I am a _________________________________________, and it affects me because

Work the List and the Holmes and Rahe Social Readjustment Rating Scale (SRRS): If you have not completely filled out your TMS lists yet, spend 3-4 minutes adding to them. Remember, do not worry if they are directly related to your pain, and do not try to solve them right now. Simply think of things that might be causing your symptoms and write them down. You will have time to journal about them later in the program.

One tool that can help you develop your Current Events and Stresses list is the Holmes and Rahe Stress Scale.

The Holmes and Rahe Stress Scale is a list of 43 items that can help predict whether recent stressful events in a person’s life may cause them to develop physical symptoms. The scale includes a variety of items, from small disappointments to major life changes. Interestingly, the scale uses a broad definition of stress, looking at all change as opposed to only negative life events. The scale was originally developed in 1967, and, more recently, has been used by Dr. John Sarno for TMS/PPD psycho-educational treatment.

Dr. Sherman is the co-author of “Pathways to Pain Relief,” and has provided psychotherapy to Dr. Sarno’s patients for 29 years. Dr. Sherman has donated an introduction to the Holmes and Rahe Stress Scale, specifically focusing on how the scale can be useful for TMS treatments. He discusses both the benefits of the scale and the potential danger in overemphasizing the scale’s results:

“The Holmes and Rahe Stress Scale should never be misused to establish, confirm, or refute the diagnosis of a mindbody disorder. However, the Holmes and Rahe Stress Scale is a valuable tool to examine and understand an individual’s history and psychodynamics with respect to the development of TMS/PPD.”

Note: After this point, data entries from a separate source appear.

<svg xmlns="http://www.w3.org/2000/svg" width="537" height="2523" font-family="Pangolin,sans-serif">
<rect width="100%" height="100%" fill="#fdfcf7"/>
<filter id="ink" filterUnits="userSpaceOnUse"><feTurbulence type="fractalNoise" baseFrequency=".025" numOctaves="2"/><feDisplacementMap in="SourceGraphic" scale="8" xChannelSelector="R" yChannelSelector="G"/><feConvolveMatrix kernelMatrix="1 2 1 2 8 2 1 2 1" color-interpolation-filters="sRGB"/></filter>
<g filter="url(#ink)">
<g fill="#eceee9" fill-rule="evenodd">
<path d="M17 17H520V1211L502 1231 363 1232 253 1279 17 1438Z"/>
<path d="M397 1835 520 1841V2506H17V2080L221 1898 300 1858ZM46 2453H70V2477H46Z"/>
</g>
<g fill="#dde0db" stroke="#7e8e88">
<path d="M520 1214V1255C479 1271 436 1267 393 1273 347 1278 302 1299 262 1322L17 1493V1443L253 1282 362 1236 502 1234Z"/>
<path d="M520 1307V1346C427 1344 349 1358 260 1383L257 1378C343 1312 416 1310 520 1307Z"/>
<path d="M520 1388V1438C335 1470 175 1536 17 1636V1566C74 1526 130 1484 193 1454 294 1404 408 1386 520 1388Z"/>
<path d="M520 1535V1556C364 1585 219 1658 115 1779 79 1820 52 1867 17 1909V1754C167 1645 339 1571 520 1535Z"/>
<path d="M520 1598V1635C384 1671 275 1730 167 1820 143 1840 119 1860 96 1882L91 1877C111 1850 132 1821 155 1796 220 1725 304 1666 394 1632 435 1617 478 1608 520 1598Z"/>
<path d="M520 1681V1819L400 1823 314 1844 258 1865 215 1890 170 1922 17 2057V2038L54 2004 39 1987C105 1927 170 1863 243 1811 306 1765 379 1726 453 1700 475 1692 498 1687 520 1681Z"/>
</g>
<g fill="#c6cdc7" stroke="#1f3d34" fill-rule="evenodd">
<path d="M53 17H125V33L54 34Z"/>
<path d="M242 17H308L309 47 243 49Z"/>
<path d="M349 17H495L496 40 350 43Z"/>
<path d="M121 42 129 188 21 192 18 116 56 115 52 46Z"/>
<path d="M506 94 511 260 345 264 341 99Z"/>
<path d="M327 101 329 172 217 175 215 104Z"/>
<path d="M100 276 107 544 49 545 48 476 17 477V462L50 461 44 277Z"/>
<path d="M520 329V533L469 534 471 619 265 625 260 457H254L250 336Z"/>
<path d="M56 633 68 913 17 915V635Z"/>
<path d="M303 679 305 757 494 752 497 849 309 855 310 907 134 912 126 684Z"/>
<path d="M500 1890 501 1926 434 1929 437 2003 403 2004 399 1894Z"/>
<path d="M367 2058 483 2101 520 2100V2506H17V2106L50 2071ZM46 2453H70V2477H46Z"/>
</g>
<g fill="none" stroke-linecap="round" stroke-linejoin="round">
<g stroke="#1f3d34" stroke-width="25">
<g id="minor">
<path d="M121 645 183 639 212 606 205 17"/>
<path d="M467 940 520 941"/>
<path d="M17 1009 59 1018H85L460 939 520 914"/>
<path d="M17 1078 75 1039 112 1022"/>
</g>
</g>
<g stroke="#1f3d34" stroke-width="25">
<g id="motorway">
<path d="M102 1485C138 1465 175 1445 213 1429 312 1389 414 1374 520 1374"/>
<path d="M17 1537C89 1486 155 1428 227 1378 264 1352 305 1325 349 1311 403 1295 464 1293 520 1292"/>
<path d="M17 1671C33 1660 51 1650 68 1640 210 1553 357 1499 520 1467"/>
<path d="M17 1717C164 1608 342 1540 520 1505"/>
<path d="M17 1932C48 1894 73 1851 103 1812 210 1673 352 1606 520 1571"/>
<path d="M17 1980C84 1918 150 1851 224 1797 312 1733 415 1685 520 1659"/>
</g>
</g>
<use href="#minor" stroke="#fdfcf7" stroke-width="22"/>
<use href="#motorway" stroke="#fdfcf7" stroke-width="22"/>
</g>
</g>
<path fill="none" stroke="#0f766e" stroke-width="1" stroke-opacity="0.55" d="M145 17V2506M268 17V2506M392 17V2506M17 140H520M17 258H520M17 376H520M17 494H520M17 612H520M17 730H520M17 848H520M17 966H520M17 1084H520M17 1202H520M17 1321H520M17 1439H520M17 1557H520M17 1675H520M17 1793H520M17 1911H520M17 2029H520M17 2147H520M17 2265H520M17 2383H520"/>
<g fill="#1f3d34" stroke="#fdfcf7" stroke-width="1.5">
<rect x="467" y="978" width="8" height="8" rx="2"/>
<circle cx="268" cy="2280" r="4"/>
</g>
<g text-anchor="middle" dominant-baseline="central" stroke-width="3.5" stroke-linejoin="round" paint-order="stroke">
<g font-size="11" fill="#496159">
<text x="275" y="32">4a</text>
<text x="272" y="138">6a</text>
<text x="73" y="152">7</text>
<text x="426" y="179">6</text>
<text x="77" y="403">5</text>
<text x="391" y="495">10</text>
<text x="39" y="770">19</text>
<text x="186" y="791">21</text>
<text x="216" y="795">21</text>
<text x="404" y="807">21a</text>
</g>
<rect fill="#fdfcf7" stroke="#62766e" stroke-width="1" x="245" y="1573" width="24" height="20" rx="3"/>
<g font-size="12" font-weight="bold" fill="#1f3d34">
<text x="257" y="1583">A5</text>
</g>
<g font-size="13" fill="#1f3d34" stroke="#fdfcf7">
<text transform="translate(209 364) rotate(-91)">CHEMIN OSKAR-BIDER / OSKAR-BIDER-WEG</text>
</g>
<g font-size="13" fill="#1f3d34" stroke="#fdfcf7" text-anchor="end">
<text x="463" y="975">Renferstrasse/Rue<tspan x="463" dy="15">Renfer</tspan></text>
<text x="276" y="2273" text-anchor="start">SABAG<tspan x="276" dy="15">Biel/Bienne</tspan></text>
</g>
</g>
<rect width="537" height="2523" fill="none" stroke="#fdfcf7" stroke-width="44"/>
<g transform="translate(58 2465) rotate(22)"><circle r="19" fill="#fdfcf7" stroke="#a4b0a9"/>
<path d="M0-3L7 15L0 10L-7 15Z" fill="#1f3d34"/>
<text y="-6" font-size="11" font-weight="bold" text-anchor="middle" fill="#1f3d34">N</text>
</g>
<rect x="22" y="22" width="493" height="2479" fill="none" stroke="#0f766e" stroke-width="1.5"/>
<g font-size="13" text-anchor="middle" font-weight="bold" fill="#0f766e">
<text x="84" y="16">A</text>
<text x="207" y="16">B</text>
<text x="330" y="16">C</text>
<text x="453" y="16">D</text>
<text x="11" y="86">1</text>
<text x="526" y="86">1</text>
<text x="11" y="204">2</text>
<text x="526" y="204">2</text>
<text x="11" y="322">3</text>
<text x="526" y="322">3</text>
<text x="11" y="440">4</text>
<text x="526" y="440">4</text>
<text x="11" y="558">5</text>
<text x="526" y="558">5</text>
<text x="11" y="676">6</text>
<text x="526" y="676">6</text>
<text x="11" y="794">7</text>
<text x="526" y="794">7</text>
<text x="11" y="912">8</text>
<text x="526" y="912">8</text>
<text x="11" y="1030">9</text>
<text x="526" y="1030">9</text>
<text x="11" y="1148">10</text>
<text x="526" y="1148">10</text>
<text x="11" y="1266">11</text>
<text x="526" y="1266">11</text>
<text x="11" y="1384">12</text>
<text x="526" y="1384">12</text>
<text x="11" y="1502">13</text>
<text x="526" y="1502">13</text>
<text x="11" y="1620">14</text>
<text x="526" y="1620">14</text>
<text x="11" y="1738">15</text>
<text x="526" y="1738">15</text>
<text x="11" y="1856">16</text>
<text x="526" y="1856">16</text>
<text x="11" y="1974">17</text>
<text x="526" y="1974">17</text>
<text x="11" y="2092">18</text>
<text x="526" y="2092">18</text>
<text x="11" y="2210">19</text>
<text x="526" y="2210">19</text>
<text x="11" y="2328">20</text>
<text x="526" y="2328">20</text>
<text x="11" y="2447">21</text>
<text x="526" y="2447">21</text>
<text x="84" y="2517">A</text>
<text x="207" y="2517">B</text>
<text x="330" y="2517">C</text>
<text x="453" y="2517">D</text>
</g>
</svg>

If you are interested in your stress score on the Holmes and Rahe Stress Scale, the scale is available below. The number of "Life Change Units" that apply to events in the past year of an individual's life are added and the final score will give a rough estimate of how stress affects health. This scale is designed specifically for adults. For a different scale, click here.

Life event Life change units
Death of a spouse 100
Divorce 73
Marital separation 65
Imprisonment 63
Death of a close family member 63
Personal injury or illness 53
Marriage 50
Dismissal from work 47
Marital reconciliation 45
Retirement 45
Change in health of family member 44
Pregnancy 40
Sexual difficulties 39
Gain a new family member 39
Business readjustment 39
Change in financial state 38
Death of a close friend 37
Change to different line of work 36
Change in frequency of arguments 35
Major mortgage 32
Foreclosure of mortgage or loan 30
Change in responsibilities at work 29
Child leaving home 29
Trouble with in-laws 29
Outstanding personal achievement 28
Spouse starts or stops work 26
Begin or end school 26
Change in living conditions 25
Revision of personal habits 24
Trouble with boss 23
Change in working hours or conditions 20
Change in residence 20
Change in schools 20
Change in recreation 19
Change in church activities 19
Change in social activities 18
Minor mortgage or loan 17
Change in sleeping habits 16
Change in number of family reunions 15
Change in eating habits 15
Vacation 13
Christmas 12
Minor violation of law 11

Score of 300+: At risk of illness.

Score of 150-299: Risk of illness is moderate (reduced by 30% from the above risk).

Score <150: Only have a slight risk of illness.

Question To Ponder
What is one of your best memories from your childhood?